Fa paura pensare che adesso - quasi dodici ore dopo - tutto questo non ha più molta importanza, perché non solo non c’è più mia madre, ma non c’è più nemmeno Miloto e il corpo dell’assassino di mia madre giace inerme in mezzo a centinaia di altri.
La prima bomba è caduta molto distante. Abbiamo sentito il rumore delle astronavi avvicinarsi come un brusio sotto al canto e poi un’ombra lunga centinaia di metri ha coperto la piazza e lo spostamento d’aria ha spento tutti i fuochi. C’è stato un solo istante di buio e poi la città ha preso fuoco. Il rituale si è fermato mentre assistevamo all’arrivo della seconda e della terza bomba. Non sono certo che sia passato tempo abbastanza per stare davvero a guardare, ricordo solo che le ho viste cadere e che quello che stava accadendo non aveva davvero alcun senso.

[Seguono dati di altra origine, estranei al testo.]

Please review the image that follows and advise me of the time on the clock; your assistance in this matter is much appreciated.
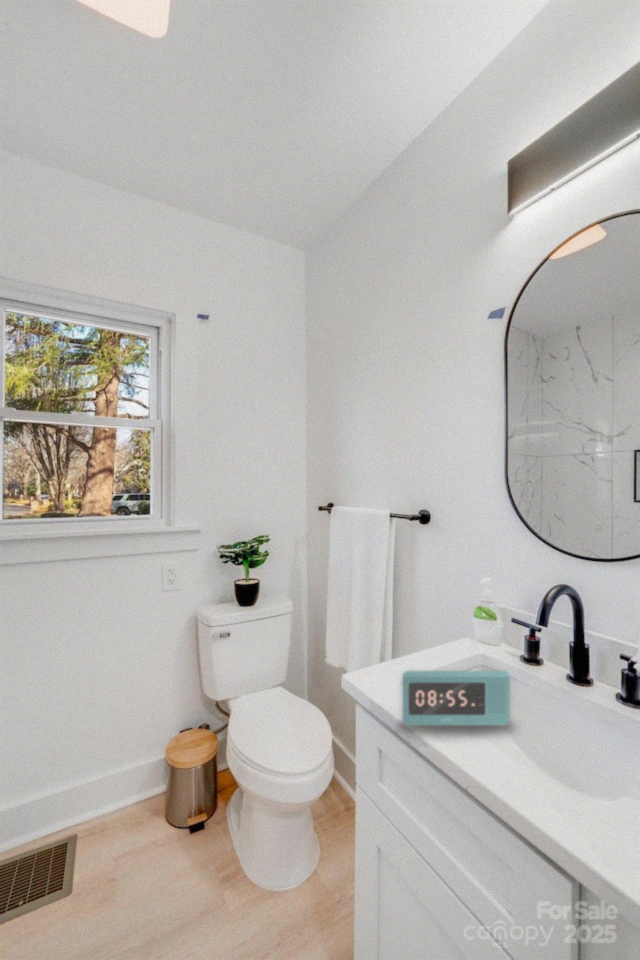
8:55
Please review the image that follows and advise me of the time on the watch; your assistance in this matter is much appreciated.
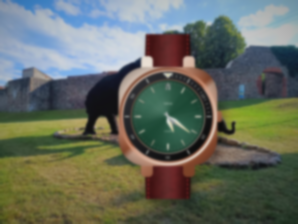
5:21
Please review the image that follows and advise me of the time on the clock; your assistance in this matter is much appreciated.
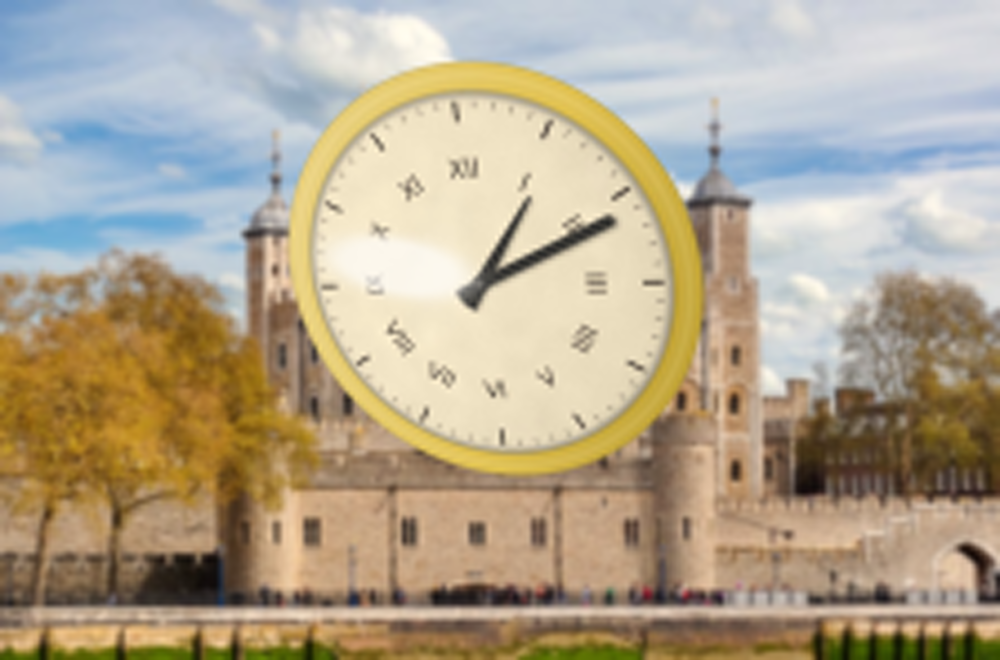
1:11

Moiw è scoppiata a piangere e si è messa a correre verso mio padre, così quando si è sollevato il fumo, li ho persi di vista entrambi. Ho corso anch’io alla cieca, il più lontano possibile dal rumore, cercando di trovarli, ma il rumore era ovunque e poco dopo i palazzi hanno cominciato a crollare e ho perso la calma e l’orientamento.

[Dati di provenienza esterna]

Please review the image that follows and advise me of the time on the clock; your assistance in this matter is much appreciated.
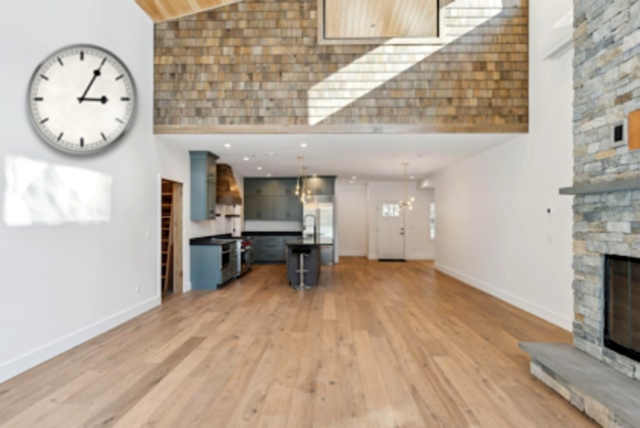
3:05
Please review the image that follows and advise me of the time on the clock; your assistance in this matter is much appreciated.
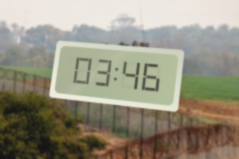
3:46
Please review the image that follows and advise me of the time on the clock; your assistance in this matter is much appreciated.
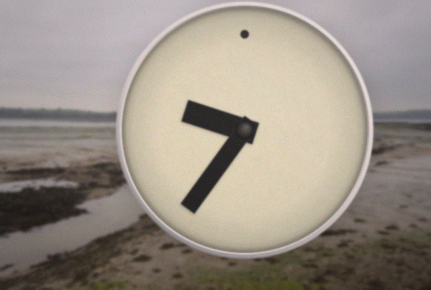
9:36
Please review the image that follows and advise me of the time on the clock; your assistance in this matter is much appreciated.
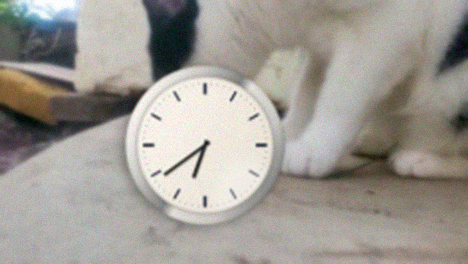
6:39
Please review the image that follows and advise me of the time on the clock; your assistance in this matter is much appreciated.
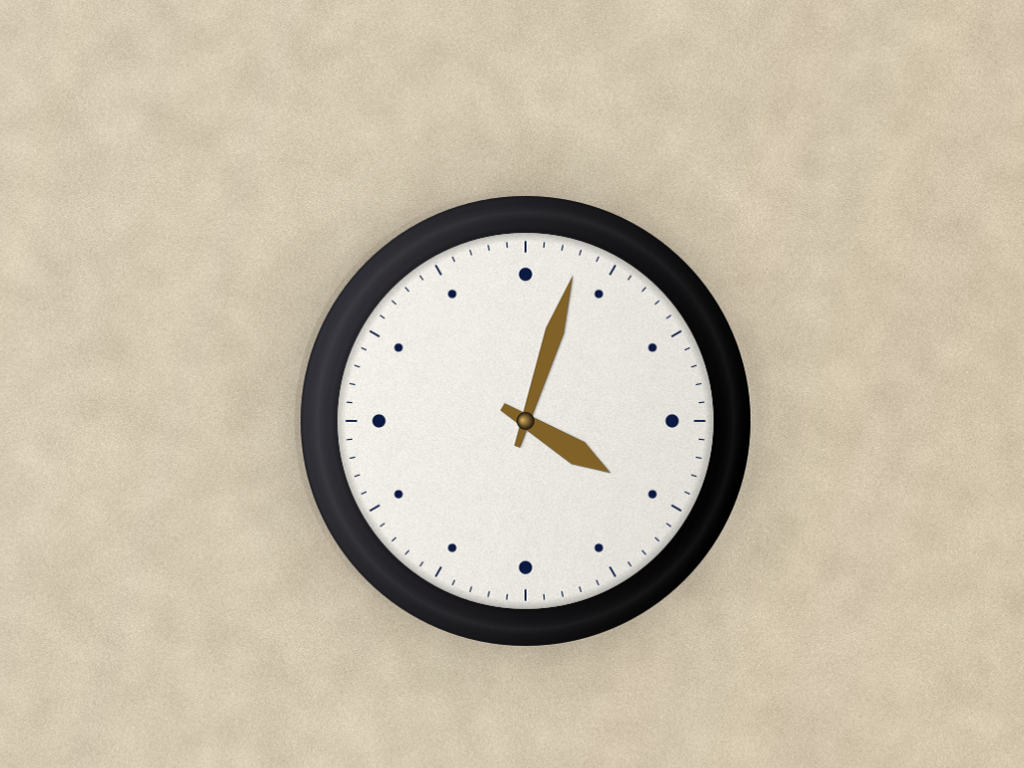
4:03
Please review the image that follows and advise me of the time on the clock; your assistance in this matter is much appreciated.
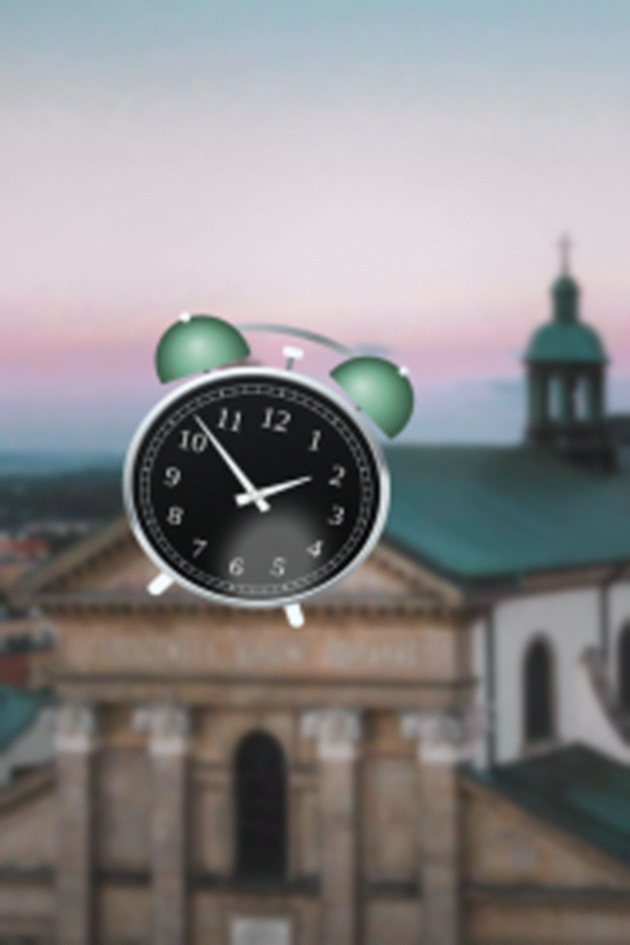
1:52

Sembrava che la città si chiudesse su se stessa. Una delle sacerdotesse, un’amica di mia madre, mi ha salvato la vita, trascinandomi via in tempo prima che la parete di una casa mi venisse addosso. Ci siamo infilati sotto le macerie, tremavo così forte che mi battevano i denti e non riuscivo ad avvolgermi nel mantello. Ci ha pensato lei. Siamo rimasti là sotto non so per quanto tempo, a sentire la città che veniva distrutta e le urla della gente che moriva ovunque. Non ho dormito neanche un minuto e non abbiamo parlato. Lei mi ha mostrato la ferita allo stomaco che tamponava con la mano, ma ha sorriso e ha detto “Non preoccuparti, Inye, non è niente, andrà tutto bene.” Mi è venuta in mente di nuovo mia madre e ho capito che sarebbe morta anche lei.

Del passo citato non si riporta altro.